Galatina si riappropria del pasticciotto

  • Lunedì, 14 Settembre 2020
Galatina si riappropria del pasticciotto

“Città del Pasticciotto” e “Pasticciotto di Galatina” i marchi istituiti dalla giunta comunale e di cui si richiederà il riconoscimento ufficiale per sottolineare il legame storico con il dolce tipico del Salento.

La Giunta comunale ha approvato l’istituzione dei marchi denominativi “Galatina Città del Pasticciotto” e “Pasticciotto di Galatina”. E’ un momento storico per la Città, momento che vede concretizzarsi un obiettivo molto atteso.

«L’Istituzione dei marchi afferma e riconosce ciò che la storia e la tradizione assegnano al territorio – dice il sindaco Marcello Amante –, ovvero l’originario legame tra il dolce più tipico e conosciuto del Salento e la nostra Comunità. Un legame che la maestria di generazioni di artigiani pasticcieri ha saputo rafforzare, fino a farne per caratteristica di preparazione, tipologia di cottura ed equilibrio tra gli ingredienti un dolce con una specificità unica».

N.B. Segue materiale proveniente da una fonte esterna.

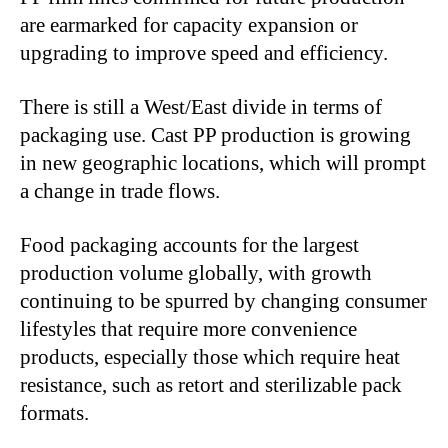
are earmarked for capacity expansion or
upgrading to improve speed and efficiency.
There is still a West/East divide in terms of
packaging use. Cast PP production is growing
in new geographic locations, which will prompt
a change in trade flows.
Food packaging accounts for the largest
production volume globally, with growth
continuing to be spurred by changing consumer
lifestyles that require more convenience
products, especially those which require heat
resistance, such as retort and sterilizable pack
formats.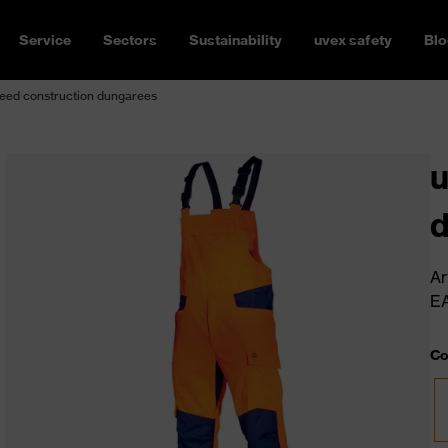
Service
Sectors
Sustainability
uvex safety
Blo
eed construction dungarees
u
Ar
E
Co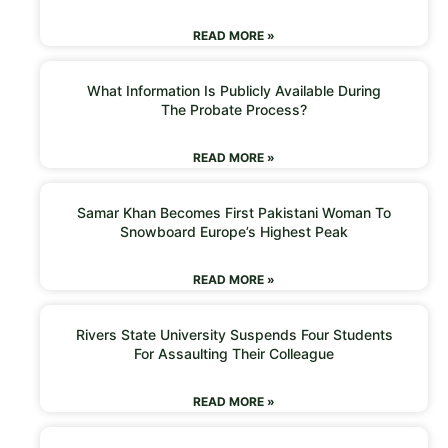
READ MORE »
What Information Is Publicly Available During
The Probate Process?
READ MORE »
Samar Khan Becomes First Pakistani Woman To
Snowboard Europe’s Highest Peak
READ MORE »
Rivers State University Suspends Four Students
For Assaulting Their Colleague
READ MORE »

«Altro obiettivo raggiunto – aggiunge Nico Mauro, assessore alle Attività Produttive e Promozione del Territorio – è quello di potenziare la riconoscibilità del nostro territorio, legato ad un dolce sempre più noto a livello internazionale ed allo stesso tempo rafforzare la tipicità del pasticciotto prodotto a Galatina, luogo di elezione. Al conseguimento della registrazione da parte dell'ufficio marchi e brevetti, avremo a disposizione uno strumento di promozione che ci permetterà di migliorare la nostra comunicazione, rafforzerà l’identità del territorio soprattutto nell’ambito dell’arte dolciaria».

«Diventa ora importante la collaborazione tra tutti gli artigiani pasticcieri e tra questi e l’Amministrazione comunale. In questo senso ci stiamo muovendo perché l’iniziativa non resti un puro esercizio di comunicazione», ha concluso il sindaco Amante, preludendo all'ipotesi di iniziative concrete, come la "sagra del pasticciotto" tipico di Galatina.

Su questo famosissimo dolce, fatto di pasta frolla farcita di crema pasticciera e cotto nel forno, in molti hanno cercato di metterci le mani, appropriarsi di false primogeniture o inventandosi varianti farlocche. La prima fonte documentale che testimonia l’esistenza del pasticciotto nella versione attuale risale al XVIII secolo ed è stata rinvenuta nel Salento: si tratta di un inventario redatto, nel 1707, dalla curia vescovile di Nardò e nel quale si parla di “barchiglie di rame da far pasticciotto”, intendendo le forme di rame ovali del dolce da infornare, ancora oggi in uso. Sta di fatto, comunque, che il dolce ha la sua più radicata tradizione nella città di Galatina, dove ha avuto la massima evoluzione artigianale negli anni Settanta e dove è stato prodotto e commercializzato, nella tipica forma ovale, all’inizio del secolo scorso. Secondo un’antica tradizione letteraria locale, il pasticciotto è nato a Galatina, nella bottega pasticciera della famiglia Ascalone, durante le festività dei santi patroni Pietro e Paolo, quest’ultimo ritenuto guaritore delle tarantate. Il pasticciere Nicola Ascalone essendo rimasto con un po’ d’impasto e un po’ di crema non sufficienti per fare un’altra torta, li sistemò in un recipiente più piccolo di forma ovale e li infornò, ricavandone piccole torte di crema a cui diede il nome di “pasticciotto”. Nacque così il dolce più tipico del Salento, il “pasticciotto dell’Ascalone”, nella cui bottega (in via Vittorio Emanuele), di padre in figlio, si tramandano ancora oggi i segreti della sua fragrante fattura, anche se ormai il tipico pasticciotto viene prodotto e venduto da tutti i bar e pasticcerie di Galatina.